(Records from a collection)
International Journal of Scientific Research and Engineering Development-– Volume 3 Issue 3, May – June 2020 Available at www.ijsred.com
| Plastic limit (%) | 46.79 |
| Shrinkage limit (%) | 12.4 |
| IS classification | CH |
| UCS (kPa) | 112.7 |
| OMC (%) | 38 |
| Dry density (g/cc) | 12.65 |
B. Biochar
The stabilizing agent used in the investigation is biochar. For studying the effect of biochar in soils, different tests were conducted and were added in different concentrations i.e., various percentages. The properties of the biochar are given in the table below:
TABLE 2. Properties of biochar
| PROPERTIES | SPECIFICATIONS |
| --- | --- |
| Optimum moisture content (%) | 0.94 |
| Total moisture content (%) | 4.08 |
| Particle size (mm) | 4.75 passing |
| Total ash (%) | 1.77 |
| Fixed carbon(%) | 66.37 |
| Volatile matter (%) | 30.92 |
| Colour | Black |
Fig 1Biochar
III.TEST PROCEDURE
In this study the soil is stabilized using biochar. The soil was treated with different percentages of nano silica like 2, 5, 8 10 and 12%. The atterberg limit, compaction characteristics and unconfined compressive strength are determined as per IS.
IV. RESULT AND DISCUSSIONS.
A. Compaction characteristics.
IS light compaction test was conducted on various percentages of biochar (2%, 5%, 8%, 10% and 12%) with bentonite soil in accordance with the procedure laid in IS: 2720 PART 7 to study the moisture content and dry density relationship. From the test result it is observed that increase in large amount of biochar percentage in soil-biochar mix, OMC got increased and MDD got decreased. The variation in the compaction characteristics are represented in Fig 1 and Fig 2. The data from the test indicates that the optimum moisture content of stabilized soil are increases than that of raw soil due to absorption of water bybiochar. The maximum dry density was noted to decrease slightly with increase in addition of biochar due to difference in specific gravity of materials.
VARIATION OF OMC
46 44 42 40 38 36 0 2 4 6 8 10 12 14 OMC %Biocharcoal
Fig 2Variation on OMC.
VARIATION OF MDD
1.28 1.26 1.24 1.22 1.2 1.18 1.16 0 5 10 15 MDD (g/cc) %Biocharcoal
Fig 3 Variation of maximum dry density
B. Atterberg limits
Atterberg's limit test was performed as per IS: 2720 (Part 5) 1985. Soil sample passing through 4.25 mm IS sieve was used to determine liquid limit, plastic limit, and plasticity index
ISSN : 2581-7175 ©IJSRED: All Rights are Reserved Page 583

**PROBLEM DESCRIPTION**
Take the entries above and return only the lines from the one with "IV. RESULT AND DISCUSSIONS." to the one with "A. Compaction characteristics.", both included, unchanged.

**OUTPUT BELOW**
IV. RESULT AND DISCUSSIONS.
A. Compaction characteristics.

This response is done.